Records provided Start Marker
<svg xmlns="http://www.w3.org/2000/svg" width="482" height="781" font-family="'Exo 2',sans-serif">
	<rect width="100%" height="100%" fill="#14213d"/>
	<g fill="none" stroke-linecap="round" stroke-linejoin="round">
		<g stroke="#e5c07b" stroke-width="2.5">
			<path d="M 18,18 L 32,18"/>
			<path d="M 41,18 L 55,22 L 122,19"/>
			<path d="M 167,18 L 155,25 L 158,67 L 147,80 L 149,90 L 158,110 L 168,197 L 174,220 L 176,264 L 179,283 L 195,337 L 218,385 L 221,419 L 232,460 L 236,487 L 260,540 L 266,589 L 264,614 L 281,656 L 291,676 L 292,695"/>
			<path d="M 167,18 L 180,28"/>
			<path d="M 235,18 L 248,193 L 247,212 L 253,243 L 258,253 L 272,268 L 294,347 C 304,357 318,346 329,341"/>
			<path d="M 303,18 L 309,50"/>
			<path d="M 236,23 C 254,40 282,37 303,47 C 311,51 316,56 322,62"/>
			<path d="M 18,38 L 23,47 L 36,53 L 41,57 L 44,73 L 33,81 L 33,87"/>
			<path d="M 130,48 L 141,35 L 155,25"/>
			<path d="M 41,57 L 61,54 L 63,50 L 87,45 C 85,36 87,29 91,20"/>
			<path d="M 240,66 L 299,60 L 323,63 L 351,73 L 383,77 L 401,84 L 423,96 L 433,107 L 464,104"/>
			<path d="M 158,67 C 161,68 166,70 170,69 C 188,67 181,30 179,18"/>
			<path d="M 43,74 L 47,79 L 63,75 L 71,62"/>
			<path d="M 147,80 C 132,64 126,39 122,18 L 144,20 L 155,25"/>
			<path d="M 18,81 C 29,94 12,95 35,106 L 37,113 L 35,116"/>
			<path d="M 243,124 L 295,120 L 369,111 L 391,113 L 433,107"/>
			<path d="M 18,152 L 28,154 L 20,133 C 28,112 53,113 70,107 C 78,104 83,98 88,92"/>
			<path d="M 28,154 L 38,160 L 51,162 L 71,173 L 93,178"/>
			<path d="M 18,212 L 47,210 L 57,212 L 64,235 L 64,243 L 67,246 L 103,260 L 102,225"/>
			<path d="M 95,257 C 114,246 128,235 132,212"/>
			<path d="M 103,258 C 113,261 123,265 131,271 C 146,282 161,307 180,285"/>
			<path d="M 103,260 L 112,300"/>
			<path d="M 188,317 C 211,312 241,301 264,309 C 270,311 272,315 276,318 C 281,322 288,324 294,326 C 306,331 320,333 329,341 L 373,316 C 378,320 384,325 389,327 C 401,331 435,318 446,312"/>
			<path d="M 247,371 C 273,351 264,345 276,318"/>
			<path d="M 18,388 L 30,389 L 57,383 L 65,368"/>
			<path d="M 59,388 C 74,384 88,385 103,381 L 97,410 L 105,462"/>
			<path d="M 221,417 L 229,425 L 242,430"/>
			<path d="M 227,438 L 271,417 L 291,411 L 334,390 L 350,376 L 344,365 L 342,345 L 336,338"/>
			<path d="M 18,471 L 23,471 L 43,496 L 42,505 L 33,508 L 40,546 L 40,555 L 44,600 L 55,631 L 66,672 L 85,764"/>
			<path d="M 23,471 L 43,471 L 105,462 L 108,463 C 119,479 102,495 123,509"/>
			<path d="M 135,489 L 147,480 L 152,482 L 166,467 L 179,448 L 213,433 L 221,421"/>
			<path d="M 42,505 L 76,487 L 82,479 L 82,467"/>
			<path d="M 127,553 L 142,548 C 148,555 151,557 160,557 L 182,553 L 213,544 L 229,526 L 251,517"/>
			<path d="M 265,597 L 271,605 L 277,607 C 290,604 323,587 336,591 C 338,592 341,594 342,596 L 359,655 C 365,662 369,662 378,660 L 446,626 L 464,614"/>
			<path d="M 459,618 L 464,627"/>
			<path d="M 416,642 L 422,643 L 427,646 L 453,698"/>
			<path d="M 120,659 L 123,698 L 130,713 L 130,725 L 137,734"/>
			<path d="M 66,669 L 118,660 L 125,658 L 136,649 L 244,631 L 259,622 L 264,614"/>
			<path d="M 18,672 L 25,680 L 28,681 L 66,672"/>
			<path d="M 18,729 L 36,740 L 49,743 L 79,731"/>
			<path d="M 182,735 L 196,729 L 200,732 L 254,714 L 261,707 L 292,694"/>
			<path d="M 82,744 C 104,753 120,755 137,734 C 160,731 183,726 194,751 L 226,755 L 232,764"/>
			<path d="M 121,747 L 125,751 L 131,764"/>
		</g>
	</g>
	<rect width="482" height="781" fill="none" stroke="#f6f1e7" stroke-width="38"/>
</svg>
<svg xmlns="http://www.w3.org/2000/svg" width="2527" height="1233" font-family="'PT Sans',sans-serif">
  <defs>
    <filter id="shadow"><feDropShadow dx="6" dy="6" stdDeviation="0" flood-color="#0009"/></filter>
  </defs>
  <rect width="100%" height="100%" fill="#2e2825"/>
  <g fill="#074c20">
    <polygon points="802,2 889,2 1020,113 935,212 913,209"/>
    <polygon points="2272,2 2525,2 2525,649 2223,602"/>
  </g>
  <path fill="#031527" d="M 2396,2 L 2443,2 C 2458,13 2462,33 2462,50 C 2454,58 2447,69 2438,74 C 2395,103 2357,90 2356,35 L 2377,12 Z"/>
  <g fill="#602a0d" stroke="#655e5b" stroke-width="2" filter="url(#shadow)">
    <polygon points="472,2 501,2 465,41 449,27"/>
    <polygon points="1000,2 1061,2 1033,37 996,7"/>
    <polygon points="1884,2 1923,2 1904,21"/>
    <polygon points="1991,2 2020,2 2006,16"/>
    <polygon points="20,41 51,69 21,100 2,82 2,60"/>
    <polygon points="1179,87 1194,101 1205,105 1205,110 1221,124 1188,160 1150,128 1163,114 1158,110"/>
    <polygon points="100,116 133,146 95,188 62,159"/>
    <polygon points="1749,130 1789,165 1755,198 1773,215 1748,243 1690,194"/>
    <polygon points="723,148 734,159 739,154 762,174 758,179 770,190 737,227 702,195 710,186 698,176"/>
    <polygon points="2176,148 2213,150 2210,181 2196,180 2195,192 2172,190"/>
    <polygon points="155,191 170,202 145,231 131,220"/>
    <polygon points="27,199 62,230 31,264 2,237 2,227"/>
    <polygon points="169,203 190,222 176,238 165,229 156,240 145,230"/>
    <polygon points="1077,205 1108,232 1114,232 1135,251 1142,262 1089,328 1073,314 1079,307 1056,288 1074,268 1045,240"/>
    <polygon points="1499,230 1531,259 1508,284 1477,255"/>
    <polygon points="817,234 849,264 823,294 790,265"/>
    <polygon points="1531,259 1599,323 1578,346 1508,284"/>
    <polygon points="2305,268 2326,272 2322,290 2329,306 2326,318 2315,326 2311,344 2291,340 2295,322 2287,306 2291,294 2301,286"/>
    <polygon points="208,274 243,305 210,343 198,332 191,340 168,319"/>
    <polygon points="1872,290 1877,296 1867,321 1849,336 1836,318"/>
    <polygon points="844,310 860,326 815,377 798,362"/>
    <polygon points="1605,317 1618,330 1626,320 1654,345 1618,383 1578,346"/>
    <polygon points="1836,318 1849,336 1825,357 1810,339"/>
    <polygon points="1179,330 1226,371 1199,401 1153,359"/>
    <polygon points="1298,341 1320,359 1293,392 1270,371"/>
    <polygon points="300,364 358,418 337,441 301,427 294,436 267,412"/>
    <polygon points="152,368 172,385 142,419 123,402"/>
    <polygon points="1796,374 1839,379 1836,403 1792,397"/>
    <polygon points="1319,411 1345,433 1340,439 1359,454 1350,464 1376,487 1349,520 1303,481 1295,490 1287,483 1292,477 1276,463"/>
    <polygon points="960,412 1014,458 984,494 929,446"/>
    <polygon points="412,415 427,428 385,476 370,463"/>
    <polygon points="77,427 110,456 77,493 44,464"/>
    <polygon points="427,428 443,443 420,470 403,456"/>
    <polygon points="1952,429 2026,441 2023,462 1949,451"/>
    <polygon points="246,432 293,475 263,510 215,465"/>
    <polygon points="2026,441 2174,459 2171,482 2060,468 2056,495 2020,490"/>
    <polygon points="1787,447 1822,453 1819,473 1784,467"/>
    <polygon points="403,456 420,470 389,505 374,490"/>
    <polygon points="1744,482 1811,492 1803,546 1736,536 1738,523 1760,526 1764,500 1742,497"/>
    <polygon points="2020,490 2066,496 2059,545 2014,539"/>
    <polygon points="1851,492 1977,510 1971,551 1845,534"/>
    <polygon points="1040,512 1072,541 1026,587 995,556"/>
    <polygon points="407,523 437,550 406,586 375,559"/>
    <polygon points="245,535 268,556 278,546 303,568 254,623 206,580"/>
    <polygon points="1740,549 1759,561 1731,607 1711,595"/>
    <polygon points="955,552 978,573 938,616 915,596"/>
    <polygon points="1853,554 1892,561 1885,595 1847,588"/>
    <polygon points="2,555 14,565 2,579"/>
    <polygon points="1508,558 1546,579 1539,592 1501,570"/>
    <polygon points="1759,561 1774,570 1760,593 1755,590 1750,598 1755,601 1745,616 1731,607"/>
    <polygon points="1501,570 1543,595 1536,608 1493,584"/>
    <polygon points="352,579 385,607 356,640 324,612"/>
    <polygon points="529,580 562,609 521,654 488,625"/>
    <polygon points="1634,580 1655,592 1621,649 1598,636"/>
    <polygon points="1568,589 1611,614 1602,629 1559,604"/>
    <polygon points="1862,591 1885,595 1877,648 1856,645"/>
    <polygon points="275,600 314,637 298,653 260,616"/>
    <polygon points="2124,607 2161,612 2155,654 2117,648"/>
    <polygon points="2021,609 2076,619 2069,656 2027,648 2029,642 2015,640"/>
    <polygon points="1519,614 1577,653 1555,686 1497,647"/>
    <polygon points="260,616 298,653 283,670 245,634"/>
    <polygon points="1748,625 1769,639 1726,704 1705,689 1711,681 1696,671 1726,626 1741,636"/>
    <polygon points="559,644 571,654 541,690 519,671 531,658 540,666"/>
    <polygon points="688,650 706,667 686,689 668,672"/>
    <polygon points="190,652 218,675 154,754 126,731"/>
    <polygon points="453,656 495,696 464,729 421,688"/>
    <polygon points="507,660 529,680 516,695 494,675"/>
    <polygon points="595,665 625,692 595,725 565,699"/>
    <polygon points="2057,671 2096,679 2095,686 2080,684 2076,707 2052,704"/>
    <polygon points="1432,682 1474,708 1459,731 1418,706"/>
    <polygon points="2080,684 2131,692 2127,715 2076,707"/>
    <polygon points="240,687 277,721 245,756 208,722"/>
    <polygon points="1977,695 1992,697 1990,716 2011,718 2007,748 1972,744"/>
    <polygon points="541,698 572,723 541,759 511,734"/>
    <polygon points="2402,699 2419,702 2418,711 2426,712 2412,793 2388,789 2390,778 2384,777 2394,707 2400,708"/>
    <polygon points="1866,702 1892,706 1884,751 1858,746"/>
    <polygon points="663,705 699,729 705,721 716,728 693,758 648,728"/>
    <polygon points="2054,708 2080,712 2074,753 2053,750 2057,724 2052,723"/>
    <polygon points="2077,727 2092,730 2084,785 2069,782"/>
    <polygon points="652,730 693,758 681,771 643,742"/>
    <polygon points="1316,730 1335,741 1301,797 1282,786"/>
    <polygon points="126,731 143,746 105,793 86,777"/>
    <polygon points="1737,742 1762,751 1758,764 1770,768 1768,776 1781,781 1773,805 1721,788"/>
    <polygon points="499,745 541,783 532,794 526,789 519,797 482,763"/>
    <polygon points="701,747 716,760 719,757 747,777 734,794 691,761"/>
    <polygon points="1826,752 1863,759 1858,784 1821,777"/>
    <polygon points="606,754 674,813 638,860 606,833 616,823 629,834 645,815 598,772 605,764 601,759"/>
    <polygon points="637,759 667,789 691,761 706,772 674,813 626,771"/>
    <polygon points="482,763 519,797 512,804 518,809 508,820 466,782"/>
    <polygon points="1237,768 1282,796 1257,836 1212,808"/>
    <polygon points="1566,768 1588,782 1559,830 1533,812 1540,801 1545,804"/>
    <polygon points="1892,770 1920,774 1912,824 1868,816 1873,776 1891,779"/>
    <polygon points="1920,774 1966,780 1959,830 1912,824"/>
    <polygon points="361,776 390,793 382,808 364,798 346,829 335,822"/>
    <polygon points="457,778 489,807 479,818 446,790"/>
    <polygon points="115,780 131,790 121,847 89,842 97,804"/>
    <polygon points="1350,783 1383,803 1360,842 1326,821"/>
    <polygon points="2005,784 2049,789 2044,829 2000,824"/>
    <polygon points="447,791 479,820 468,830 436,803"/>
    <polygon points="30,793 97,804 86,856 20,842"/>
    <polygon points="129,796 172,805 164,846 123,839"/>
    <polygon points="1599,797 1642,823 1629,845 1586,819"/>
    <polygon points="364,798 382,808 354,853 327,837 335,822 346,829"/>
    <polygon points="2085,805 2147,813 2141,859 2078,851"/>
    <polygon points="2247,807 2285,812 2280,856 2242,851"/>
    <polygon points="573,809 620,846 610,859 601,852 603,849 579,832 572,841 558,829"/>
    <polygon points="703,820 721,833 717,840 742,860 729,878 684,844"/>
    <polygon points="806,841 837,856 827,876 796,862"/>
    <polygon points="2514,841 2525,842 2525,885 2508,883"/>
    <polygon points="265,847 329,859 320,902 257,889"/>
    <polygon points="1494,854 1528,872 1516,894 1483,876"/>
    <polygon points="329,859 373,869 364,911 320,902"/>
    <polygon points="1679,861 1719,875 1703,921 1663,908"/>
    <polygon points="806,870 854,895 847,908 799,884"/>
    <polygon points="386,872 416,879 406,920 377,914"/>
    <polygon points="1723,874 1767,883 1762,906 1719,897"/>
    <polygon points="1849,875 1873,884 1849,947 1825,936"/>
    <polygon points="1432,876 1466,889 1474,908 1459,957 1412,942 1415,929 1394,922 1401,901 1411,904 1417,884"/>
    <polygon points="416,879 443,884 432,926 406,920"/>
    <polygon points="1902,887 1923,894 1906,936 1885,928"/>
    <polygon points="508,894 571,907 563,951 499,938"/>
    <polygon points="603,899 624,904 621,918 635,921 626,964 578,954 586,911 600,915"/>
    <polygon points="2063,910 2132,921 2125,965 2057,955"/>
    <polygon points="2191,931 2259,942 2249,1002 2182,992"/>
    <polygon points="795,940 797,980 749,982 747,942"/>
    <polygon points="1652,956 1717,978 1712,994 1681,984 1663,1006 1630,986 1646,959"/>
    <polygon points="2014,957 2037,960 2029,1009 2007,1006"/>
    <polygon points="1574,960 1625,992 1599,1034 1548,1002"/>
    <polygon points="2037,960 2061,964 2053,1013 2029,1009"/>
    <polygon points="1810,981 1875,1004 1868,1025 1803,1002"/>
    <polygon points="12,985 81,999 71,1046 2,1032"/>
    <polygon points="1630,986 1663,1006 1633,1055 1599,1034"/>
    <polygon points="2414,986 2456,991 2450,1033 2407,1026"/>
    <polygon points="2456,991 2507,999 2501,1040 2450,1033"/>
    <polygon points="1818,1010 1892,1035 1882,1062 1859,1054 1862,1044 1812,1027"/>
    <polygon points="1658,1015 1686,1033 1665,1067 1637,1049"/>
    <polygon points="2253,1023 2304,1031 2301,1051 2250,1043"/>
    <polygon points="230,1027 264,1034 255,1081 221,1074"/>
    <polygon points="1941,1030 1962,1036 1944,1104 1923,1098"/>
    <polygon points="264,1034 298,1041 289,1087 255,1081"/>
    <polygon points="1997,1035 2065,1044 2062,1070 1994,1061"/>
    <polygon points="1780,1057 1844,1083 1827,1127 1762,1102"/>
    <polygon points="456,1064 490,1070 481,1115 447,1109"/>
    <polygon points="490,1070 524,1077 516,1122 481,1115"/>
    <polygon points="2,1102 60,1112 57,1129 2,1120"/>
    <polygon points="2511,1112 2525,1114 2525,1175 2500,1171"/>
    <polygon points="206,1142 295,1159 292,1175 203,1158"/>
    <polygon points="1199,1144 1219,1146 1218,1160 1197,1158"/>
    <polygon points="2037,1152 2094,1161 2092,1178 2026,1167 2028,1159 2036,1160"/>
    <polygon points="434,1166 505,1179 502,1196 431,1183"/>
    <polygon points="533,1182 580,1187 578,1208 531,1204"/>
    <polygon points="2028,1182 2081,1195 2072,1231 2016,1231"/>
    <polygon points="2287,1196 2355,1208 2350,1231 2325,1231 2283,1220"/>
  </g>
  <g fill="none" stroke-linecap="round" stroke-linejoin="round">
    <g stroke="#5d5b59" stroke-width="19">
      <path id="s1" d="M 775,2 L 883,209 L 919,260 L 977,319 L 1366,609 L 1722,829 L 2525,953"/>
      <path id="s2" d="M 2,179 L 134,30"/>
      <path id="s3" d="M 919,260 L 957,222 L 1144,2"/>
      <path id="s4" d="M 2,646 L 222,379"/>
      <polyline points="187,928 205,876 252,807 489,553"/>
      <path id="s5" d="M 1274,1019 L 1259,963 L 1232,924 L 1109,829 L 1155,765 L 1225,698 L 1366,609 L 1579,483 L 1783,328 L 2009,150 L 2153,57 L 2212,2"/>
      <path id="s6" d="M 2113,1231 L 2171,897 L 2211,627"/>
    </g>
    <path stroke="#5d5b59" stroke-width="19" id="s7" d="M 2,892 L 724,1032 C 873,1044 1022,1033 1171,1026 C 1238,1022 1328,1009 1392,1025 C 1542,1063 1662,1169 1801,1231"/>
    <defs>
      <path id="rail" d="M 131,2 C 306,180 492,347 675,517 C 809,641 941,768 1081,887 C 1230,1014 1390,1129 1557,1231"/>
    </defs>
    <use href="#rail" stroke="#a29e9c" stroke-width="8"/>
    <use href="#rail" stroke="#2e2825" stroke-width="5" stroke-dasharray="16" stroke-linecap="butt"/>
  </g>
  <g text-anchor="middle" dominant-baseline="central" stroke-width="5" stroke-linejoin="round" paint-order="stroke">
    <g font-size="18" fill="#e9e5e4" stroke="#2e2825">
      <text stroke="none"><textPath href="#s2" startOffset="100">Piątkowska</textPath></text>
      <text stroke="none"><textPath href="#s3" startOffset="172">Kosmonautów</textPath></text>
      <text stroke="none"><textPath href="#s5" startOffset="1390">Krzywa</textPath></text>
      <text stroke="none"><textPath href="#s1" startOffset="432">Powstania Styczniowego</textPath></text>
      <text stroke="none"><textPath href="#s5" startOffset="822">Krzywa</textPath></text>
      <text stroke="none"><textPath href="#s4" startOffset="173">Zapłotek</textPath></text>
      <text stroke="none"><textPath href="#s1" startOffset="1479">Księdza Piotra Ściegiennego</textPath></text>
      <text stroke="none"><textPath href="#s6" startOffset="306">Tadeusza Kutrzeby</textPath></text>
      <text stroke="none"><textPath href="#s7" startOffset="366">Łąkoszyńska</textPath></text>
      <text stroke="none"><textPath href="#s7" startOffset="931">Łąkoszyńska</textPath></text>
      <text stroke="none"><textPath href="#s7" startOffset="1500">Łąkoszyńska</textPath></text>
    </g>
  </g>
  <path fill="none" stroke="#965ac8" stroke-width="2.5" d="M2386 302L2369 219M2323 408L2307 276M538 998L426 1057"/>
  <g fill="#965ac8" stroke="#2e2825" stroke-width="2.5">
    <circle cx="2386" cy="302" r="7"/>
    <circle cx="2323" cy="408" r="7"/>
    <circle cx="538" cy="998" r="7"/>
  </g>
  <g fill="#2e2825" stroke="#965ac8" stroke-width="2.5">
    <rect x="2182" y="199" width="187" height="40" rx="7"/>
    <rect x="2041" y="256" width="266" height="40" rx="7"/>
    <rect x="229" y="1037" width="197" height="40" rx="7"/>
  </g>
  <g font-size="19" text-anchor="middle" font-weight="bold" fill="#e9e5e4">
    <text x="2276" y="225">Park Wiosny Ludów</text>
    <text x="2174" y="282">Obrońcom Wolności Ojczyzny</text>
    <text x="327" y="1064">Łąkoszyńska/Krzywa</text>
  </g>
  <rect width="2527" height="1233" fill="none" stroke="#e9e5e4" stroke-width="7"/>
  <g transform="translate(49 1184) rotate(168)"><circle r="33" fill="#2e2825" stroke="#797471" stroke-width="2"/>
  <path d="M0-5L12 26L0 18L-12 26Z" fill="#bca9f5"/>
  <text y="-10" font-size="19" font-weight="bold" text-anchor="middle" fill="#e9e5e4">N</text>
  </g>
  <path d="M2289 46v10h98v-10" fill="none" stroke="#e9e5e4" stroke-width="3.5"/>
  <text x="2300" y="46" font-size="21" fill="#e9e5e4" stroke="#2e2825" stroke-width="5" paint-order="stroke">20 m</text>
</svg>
Records provided End Marker
Return every line from the records above that holds the word "weight".

  <g font-size="19" text-anchor="middle" font-weight="bold" fill="#e9e5e4">
  <text y="-10" font-size="19" font-weight="bold" text-anchor="middle" fill="#e9e5e4">N</text>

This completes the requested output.